Selling during a downturn can lock in losses and make it harder to benefit from the eventual recovery.
That doesn't mean you should never sell ASX shares. But decisions should be based on fundamentals, not emotion.
Keep investing if you can
If you're in a position to do so, continuing to invest in quality ASX shares, such as Goodman Group (ASX: GMG) and CSL Ltd (ASX: CSL), during a downturn can be powerful.
When prices fall, your money buys more shares. Over time, that can improve your overall returns.
This approach is often called dollar-cost averaging.
You just continue to invest through different market conditions, rather than trying to time the perfect entry point.
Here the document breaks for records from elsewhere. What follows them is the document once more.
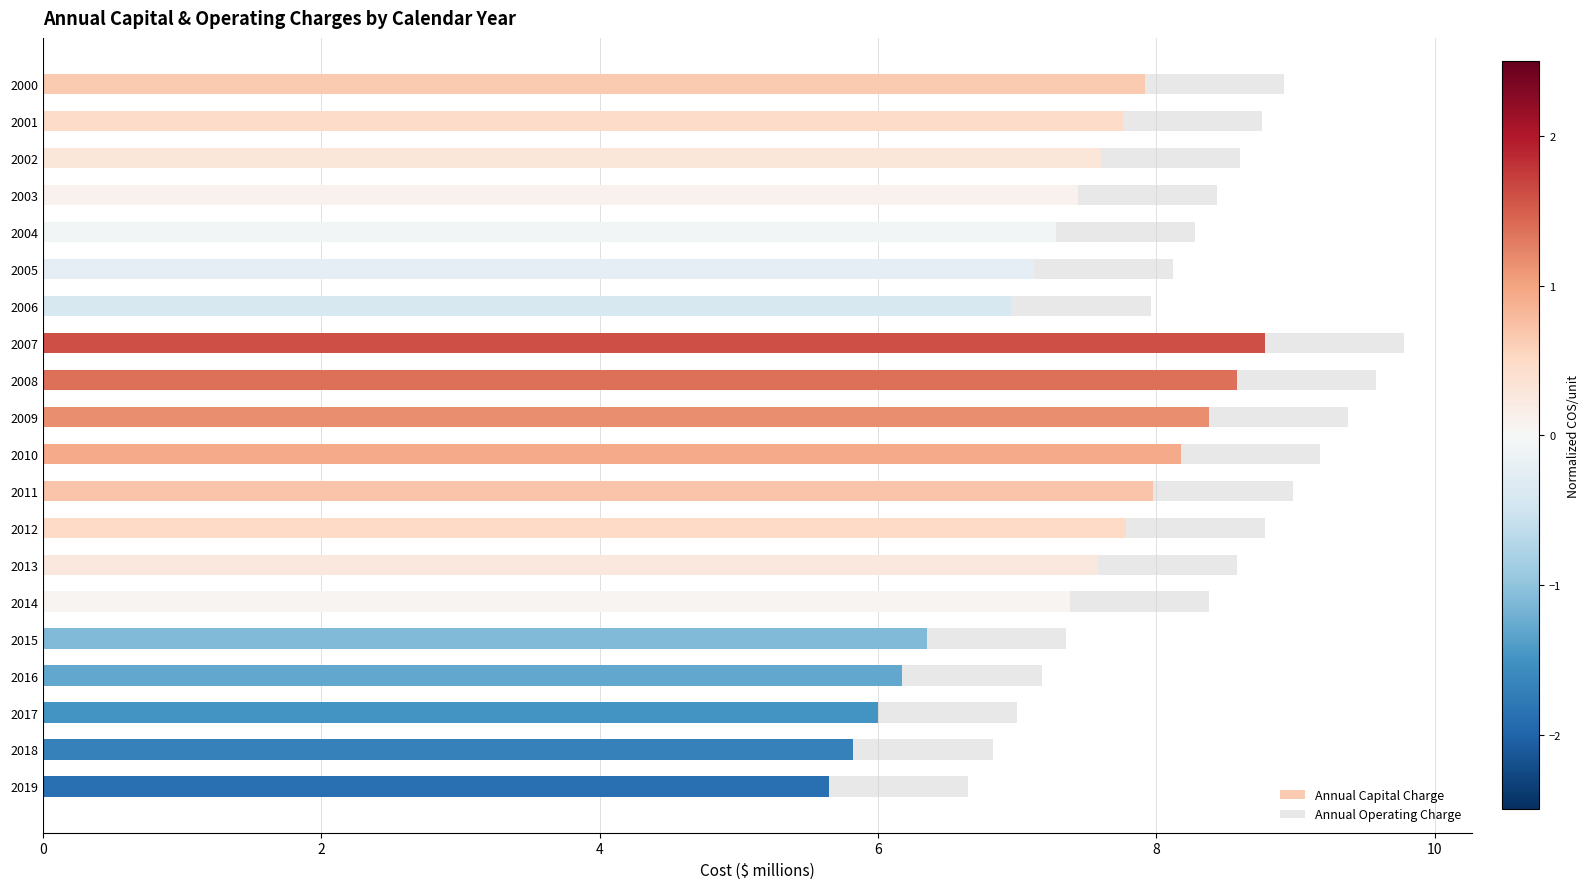

The Annual Capital Charge series shows 3.7 at 2010. True or false?

False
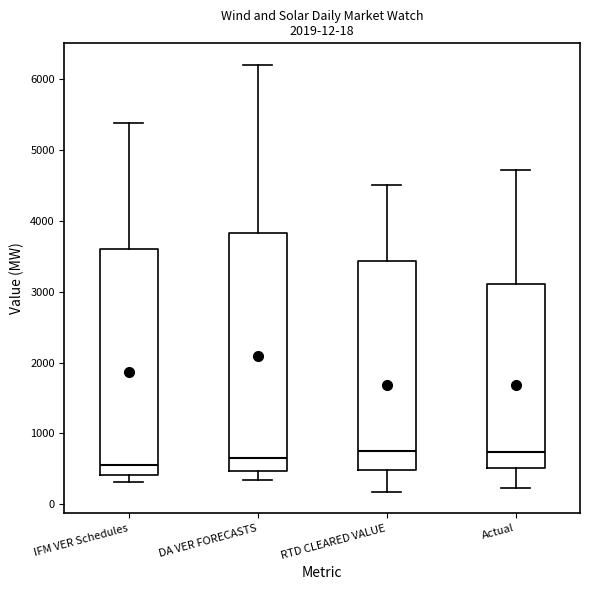

Which box is the tallest, from its lower edge to its upper edge?

DA VER FORECASTS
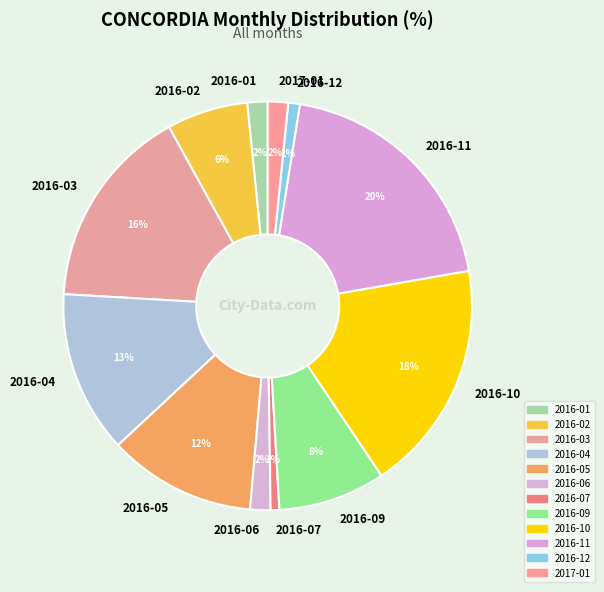

How many segments does this pie chart have?

12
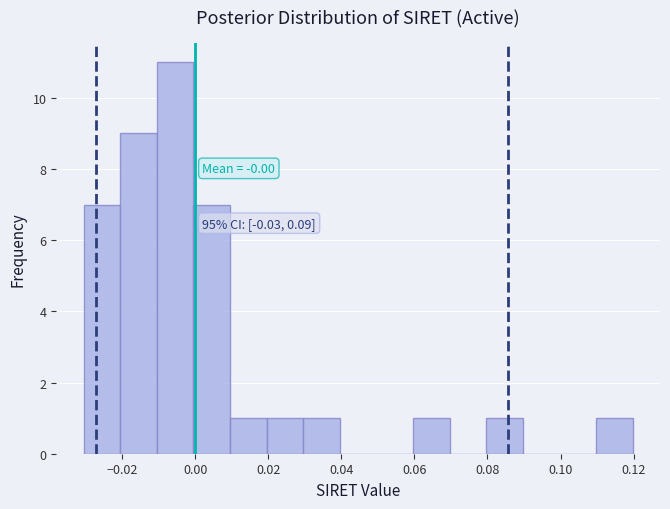

Which range on the x-axis has the tallest bar?

-0.01 to 0.00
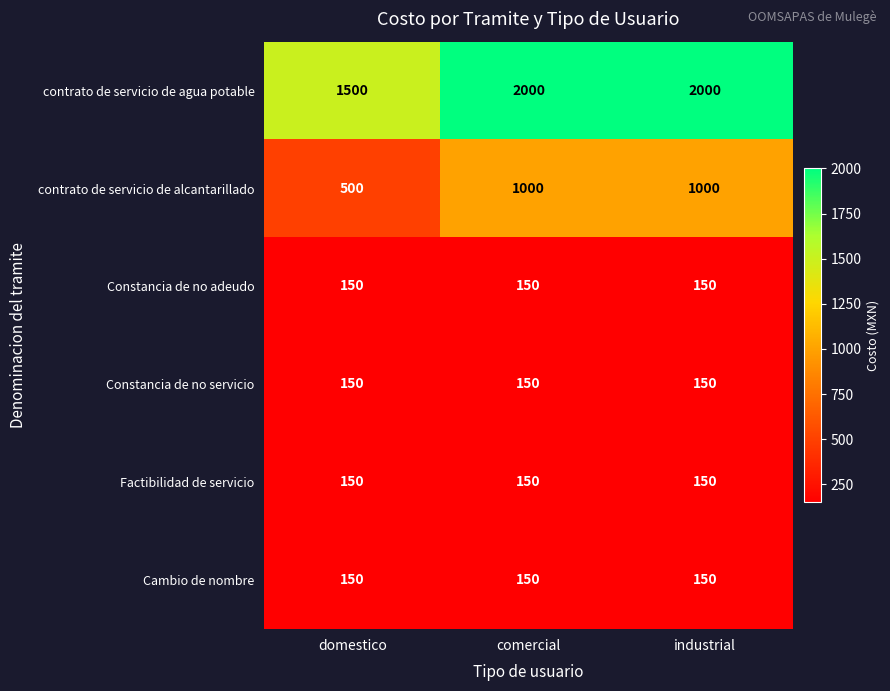

What is the total value across all series at comercial?

3600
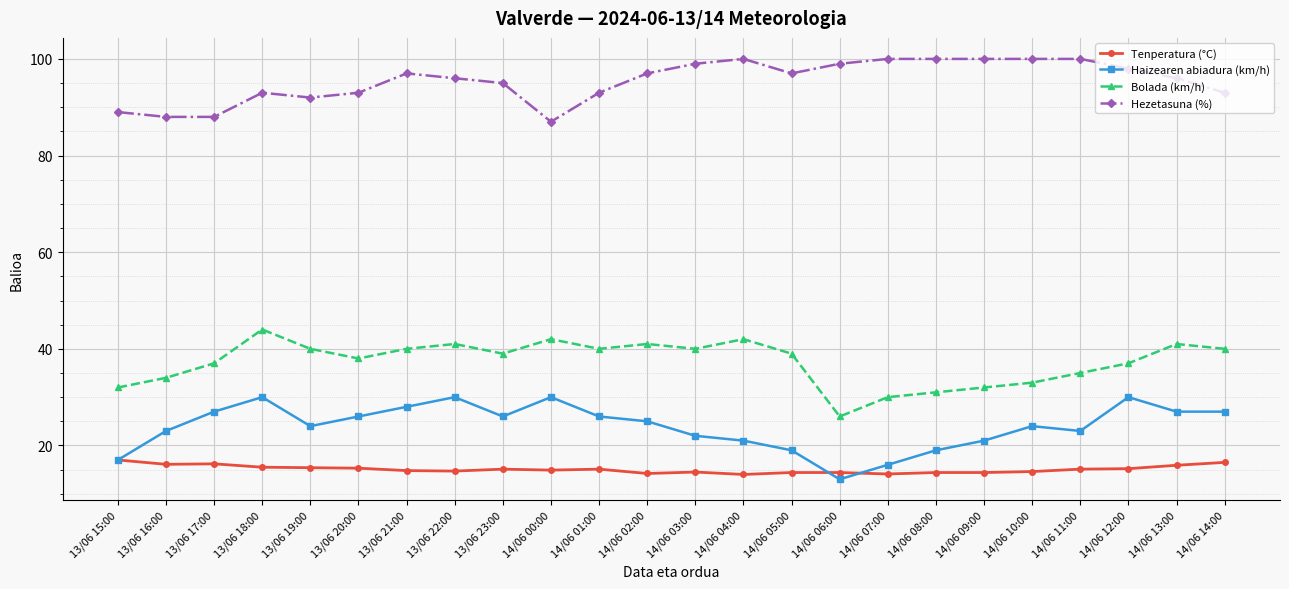

At 13/06 19:00, list the series in order from largest to smallest.

Hezetasuna (%), Bolada (km/h), Haizearen abiadura (km/h), Tenperatura (°C)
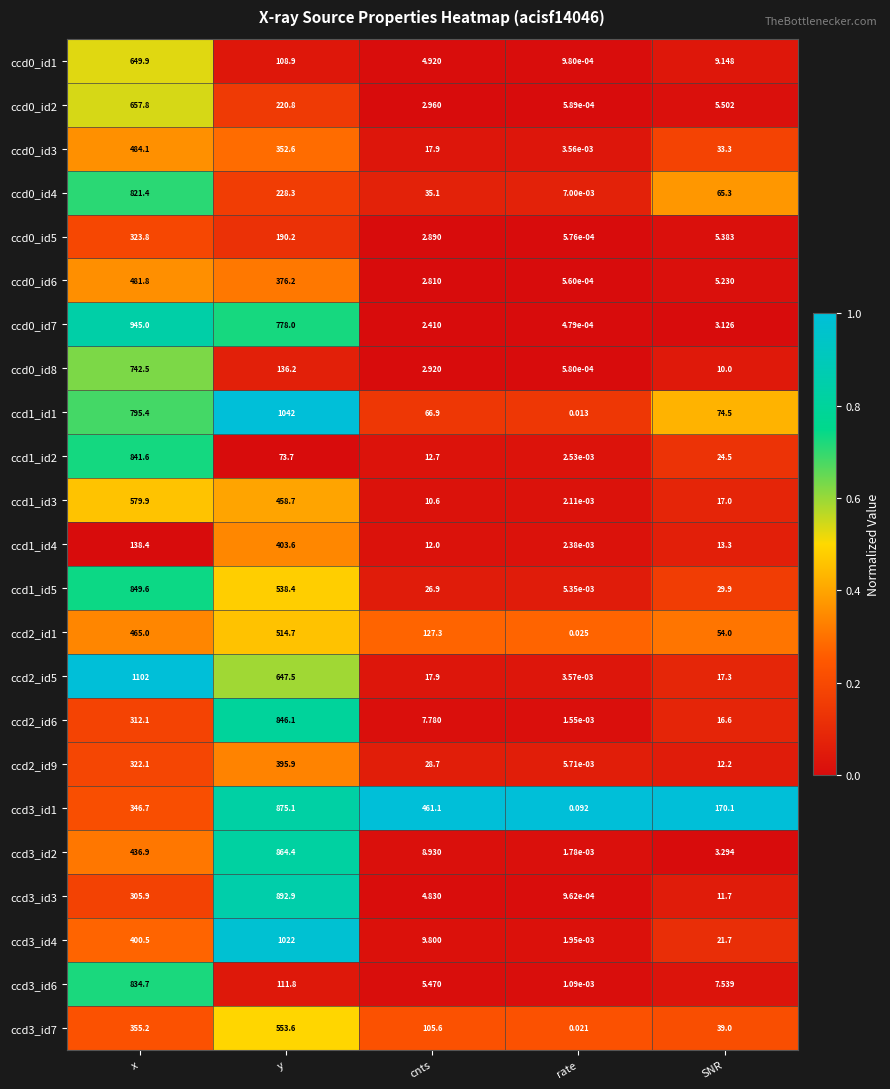

Which category has the highest value in the ccd0_id5 series?

x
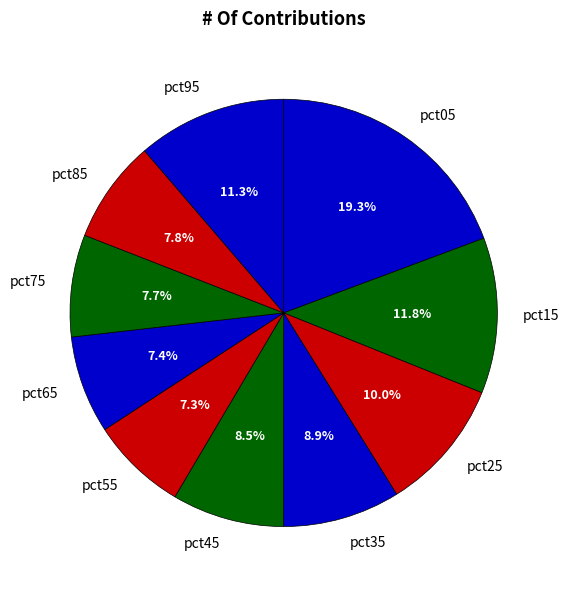

Does pct35 represent more than half of the total?

No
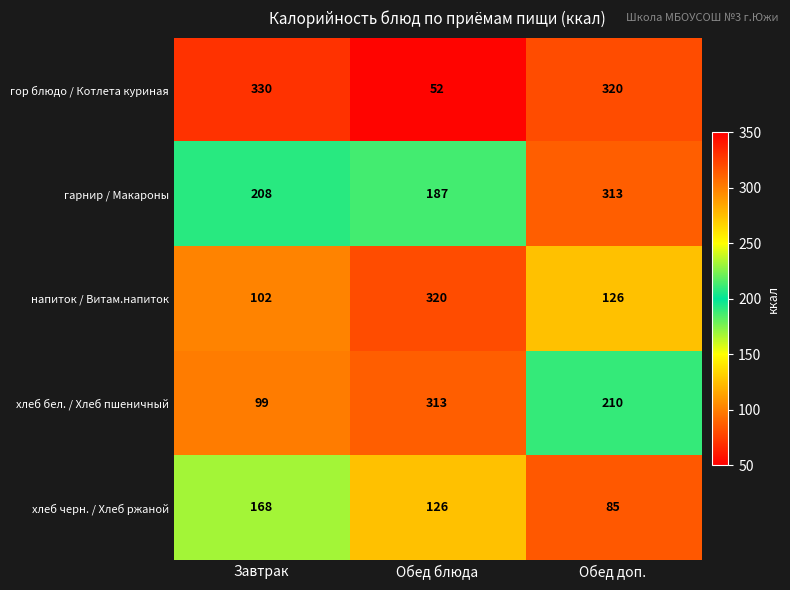

What is the sum of all хлеб бел. / Хлеб пшеничный values?

622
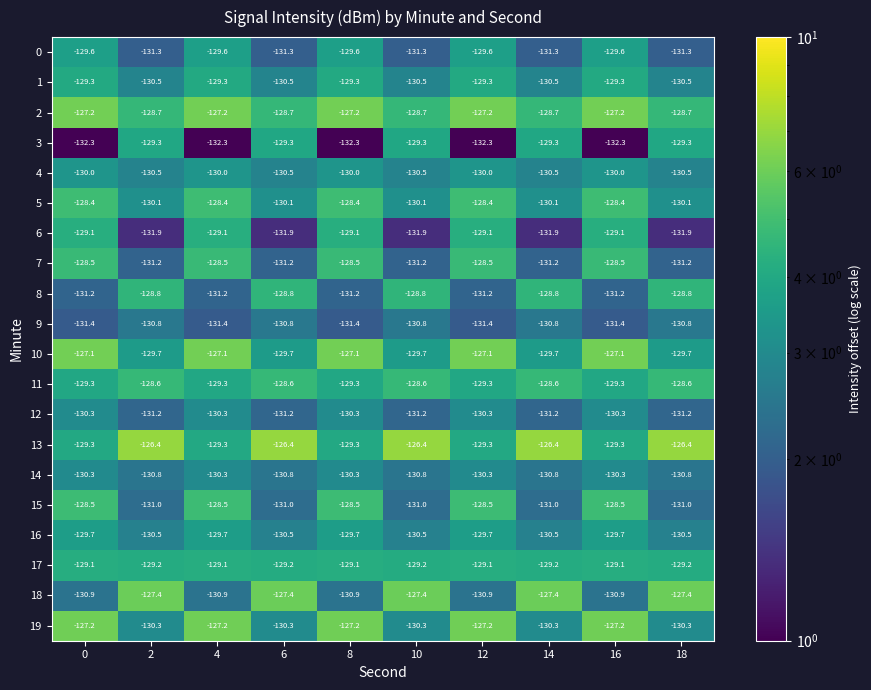

What is the difference between the highest and lowest values at 0?

5.2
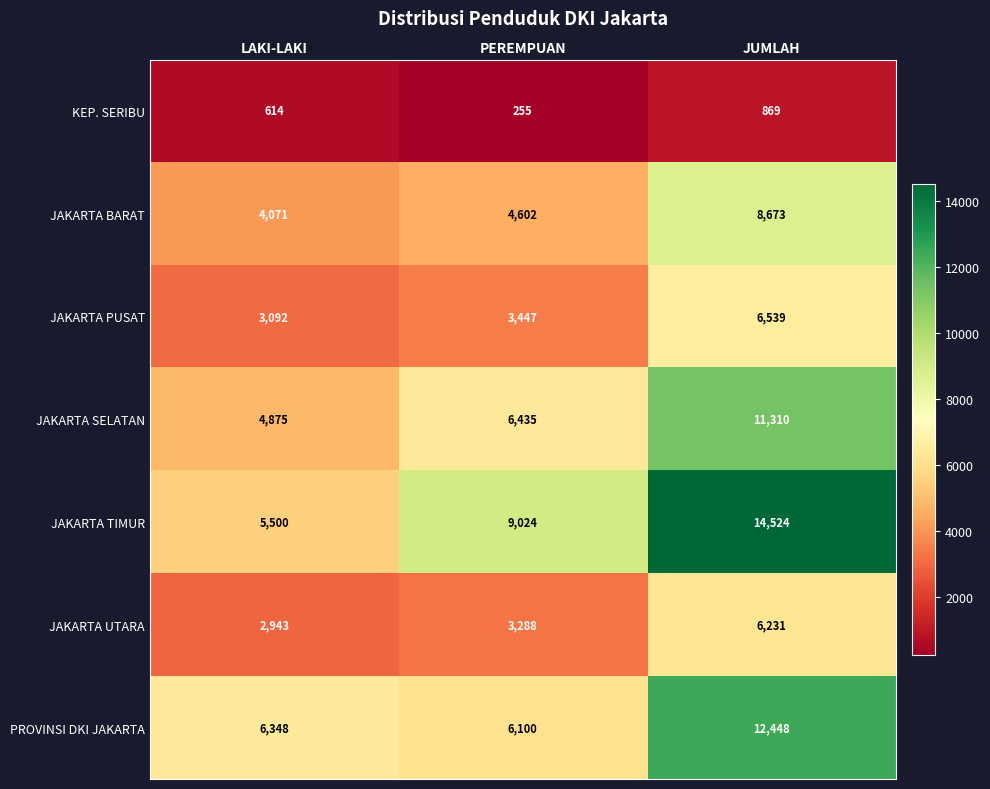

What is the greatest value displayed?

14524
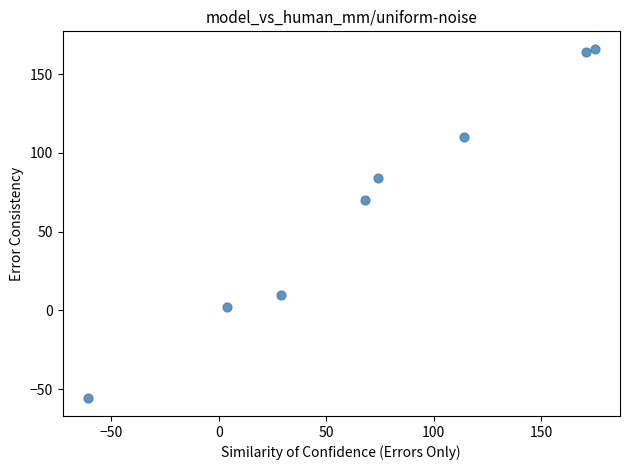

What Y value in the scatter plot is closest to 55?

70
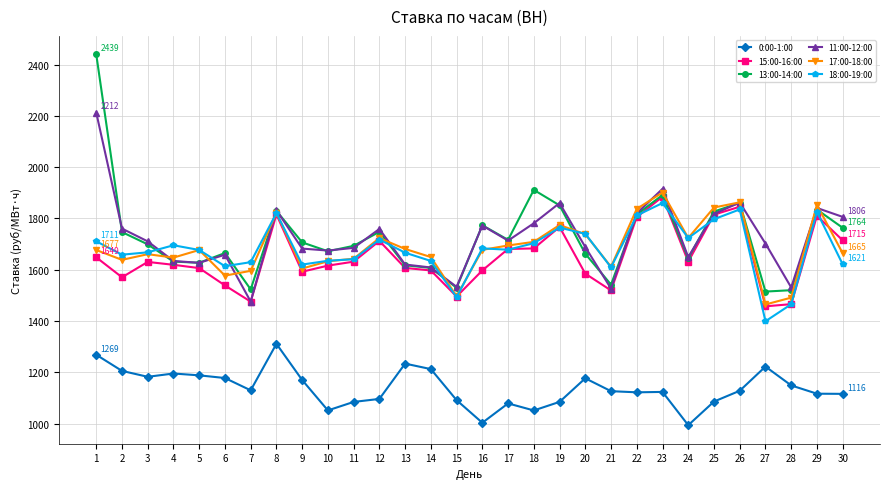

The 11:00-12:00 series shows 1526.4 at 21. True or false?

True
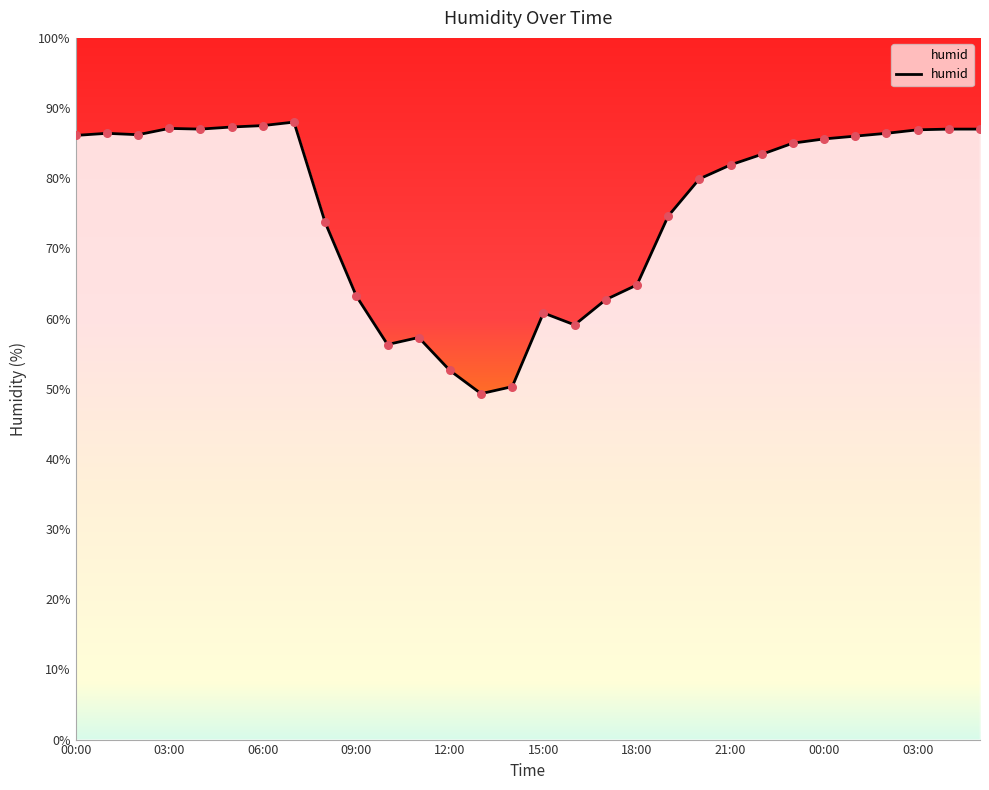

What is the smallest value displayed?

49.3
Make sure your strategy fits your risk tolerance
A market crash can also be a reality check. If a downturn makes you want to sell everything, it might be a sign that your ASX share portfolio is too aggressive for your comfort level.
There's nothing wrong with adjusting your approach.
That could mean holding more diversified investments, adding defensive businesses, or keeping some cash on hand.
The goal is to build a portfolio you can stick with, even when markets are volatile.
Think in years, not weeks
It's easy to get caught up in short-term movements.
But long-term investing is exactly that, long term.
Over decades, markets have historically trended higher, even though the path is never smooth.
When I zoom out and think in terms of years rather than weeks, it becomes much easier to stay focused on the bigger picture.
Foolish takeaway
Market crashes are uncomfortable, but they're also unavoidable.
For me, surviving them comes down to staying calm, focusing on quality, and sticking to a long-term plan.
If you can do that, you not only get through the downturn, but you also put yourself in a position to benefit when the recovery eventually comes.